# What you are asked to do
Return all the data verbatim but without images.

# Raw data
────────────────────
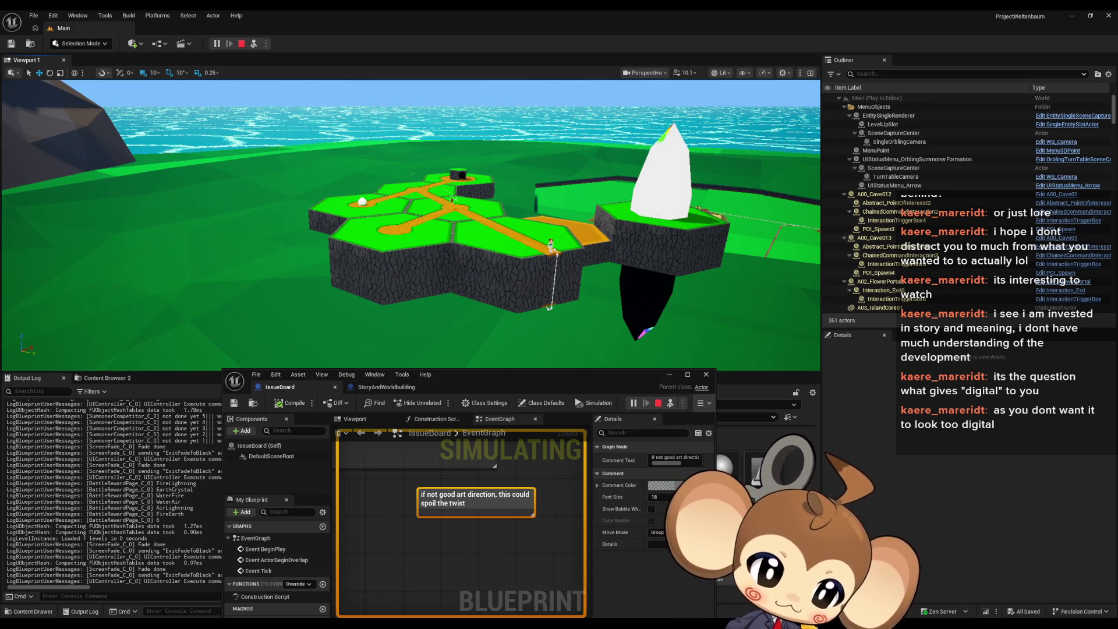
Step: Maximize the IssueBoard Blueprint editor and centre the art-direction comment in the EventGraph
drag(689, 184, 456, 209)
double_click(457, 208)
────────────────────
# Answer area
Step: Maximize the IssueBoard Blueprint editor and centre the art-direction comment in the EventGraph
drag(689, 184, 456, 209)
double_click(457, 208)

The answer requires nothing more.